Starting with the first line and ending with the line that holds "Document page, 1275x1650 pixels.", repeat the material exactly.

#####

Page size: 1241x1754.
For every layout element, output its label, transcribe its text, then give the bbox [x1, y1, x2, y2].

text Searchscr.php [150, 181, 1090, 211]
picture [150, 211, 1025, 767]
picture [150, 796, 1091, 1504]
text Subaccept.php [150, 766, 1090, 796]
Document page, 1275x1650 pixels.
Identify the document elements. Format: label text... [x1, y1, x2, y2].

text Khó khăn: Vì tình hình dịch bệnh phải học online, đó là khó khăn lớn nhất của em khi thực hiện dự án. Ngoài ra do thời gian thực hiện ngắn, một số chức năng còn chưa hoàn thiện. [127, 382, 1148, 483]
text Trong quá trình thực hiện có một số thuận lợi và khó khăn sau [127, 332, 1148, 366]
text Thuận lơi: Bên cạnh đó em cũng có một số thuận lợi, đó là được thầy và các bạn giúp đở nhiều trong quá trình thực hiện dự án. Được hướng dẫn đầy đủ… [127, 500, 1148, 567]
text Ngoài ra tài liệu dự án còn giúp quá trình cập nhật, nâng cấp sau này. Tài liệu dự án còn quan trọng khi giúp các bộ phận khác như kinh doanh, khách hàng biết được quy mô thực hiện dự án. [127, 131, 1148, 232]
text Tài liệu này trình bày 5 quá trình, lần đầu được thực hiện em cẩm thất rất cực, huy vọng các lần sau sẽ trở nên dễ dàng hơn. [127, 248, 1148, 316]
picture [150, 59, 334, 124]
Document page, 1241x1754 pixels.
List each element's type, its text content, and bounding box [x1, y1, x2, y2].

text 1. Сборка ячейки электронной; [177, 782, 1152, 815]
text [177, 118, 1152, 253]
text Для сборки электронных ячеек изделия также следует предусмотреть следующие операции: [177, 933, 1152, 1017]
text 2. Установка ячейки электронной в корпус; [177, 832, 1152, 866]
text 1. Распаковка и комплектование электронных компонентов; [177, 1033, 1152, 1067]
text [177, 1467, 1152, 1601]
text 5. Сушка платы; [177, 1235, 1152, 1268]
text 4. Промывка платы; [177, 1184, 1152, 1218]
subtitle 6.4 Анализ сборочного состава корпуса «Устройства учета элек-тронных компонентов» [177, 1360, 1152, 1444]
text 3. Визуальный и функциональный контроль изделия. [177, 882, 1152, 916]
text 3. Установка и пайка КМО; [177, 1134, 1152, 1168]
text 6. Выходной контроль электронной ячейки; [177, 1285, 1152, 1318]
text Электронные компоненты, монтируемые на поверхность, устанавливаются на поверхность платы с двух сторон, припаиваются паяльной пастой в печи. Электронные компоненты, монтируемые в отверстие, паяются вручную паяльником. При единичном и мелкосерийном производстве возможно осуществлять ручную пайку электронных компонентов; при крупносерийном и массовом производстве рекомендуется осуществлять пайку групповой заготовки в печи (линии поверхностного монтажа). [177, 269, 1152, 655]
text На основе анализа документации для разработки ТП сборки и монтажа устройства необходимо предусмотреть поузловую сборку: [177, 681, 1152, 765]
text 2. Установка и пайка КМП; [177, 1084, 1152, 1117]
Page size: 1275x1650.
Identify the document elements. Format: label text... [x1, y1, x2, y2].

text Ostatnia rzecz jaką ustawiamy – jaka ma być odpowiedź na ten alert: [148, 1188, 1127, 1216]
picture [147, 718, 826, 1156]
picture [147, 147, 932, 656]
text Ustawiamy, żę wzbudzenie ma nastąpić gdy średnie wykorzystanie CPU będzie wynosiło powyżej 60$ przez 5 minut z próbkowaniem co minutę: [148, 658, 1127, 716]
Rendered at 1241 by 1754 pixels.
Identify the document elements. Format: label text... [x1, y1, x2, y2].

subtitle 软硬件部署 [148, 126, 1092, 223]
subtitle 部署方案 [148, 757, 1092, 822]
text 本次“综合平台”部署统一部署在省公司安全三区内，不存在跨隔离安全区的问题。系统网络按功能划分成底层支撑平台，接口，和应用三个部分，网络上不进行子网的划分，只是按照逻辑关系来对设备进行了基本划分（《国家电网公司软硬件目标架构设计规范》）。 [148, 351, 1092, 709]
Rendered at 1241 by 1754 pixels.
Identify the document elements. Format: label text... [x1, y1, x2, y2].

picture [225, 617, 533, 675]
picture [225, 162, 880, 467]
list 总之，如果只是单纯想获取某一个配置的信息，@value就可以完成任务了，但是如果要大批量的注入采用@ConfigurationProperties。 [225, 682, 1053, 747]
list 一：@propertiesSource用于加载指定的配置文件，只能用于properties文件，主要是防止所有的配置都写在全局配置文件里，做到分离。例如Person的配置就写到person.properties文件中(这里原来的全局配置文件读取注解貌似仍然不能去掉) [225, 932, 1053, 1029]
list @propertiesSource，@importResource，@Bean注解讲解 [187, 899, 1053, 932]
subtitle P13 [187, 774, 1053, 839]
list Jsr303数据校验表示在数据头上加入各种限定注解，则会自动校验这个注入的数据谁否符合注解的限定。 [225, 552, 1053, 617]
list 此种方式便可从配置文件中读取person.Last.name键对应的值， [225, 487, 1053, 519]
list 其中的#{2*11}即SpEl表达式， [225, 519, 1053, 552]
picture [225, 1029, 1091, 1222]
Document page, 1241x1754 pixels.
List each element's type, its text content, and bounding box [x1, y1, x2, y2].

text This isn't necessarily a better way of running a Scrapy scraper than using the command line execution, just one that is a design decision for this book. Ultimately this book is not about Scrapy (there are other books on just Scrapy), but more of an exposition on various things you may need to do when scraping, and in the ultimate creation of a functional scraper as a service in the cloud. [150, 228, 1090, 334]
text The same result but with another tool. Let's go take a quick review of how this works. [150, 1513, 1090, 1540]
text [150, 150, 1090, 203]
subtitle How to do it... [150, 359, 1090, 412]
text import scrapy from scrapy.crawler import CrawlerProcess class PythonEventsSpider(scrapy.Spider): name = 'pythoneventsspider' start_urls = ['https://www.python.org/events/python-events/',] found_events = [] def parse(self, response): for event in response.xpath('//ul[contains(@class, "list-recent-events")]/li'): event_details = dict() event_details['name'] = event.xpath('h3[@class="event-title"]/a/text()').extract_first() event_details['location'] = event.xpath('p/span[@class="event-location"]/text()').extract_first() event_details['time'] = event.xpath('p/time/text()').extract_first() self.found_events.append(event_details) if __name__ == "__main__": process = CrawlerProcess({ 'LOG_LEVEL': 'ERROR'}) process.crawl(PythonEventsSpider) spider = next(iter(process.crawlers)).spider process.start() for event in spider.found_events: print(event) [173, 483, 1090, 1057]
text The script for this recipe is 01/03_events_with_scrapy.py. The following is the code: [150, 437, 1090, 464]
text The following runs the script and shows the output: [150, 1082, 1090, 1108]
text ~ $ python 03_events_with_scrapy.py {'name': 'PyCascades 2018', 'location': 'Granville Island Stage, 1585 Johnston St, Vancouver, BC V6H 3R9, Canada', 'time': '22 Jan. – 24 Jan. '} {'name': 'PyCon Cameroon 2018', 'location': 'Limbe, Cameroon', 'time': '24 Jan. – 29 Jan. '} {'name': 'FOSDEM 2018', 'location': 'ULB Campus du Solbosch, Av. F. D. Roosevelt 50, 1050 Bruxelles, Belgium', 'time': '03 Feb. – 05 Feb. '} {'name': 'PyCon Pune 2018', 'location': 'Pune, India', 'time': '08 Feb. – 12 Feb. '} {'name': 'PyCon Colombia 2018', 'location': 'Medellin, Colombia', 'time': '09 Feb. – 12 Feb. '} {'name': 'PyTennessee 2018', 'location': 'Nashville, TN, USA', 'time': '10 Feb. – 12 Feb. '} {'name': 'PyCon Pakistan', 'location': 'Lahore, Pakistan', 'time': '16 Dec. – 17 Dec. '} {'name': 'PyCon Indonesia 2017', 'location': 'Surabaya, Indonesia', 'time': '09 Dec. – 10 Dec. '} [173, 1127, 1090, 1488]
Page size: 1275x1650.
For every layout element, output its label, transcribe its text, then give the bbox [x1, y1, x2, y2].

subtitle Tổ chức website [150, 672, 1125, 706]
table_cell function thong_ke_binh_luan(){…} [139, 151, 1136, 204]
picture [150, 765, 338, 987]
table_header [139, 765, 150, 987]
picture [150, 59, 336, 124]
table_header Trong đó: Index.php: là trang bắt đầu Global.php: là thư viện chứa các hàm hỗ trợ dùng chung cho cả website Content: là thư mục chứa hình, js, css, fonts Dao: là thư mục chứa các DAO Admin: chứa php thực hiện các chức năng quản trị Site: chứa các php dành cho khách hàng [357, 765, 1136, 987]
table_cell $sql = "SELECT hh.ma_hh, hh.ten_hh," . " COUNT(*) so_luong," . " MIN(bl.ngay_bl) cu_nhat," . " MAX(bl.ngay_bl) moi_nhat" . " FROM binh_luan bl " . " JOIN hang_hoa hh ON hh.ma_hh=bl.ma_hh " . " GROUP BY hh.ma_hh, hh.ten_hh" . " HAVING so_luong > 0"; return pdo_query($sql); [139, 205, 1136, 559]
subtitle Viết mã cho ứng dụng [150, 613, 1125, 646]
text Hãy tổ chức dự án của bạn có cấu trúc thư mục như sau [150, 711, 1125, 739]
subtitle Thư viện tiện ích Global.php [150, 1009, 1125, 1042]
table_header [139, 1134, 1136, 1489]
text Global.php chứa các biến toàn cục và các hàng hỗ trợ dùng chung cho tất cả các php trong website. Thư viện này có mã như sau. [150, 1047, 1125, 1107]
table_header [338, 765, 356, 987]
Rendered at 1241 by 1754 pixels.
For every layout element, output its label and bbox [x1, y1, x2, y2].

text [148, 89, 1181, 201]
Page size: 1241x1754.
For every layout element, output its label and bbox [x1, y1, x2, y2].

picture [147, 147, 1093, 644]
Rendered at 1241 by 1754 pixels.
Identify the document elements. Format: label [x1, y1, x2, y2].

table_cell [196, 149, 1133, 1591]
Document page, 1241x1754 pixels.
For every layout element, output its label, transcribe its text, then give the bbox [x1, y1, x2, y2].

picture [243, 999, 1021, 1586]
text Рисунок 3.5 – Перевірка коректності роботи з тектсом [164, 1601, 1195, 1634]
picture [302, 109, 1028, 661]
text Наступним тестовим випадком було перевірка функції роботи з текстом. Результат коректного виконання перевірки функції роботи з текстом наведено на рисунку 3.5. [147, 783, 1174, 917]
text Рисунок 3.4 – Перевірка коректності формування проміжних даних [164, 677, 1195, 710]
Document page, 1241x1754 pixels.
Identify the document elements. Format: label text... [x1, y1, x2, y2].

#####

▶ [RESULT FOR THIS EXERCISE]
Page size: 1241x1754.
For every layout element, output its label, transcribe its text, then give the bbox [x1, y1, x2, y2].

text Searchscr.php [150, 181, 1090, 211]
picture [150, 211, 1025, 767]
picture [150, 796, 1091, 1504]
text Subaccept.php [150, 766, 1090, 796]
Document page, 1275x1650 pixels.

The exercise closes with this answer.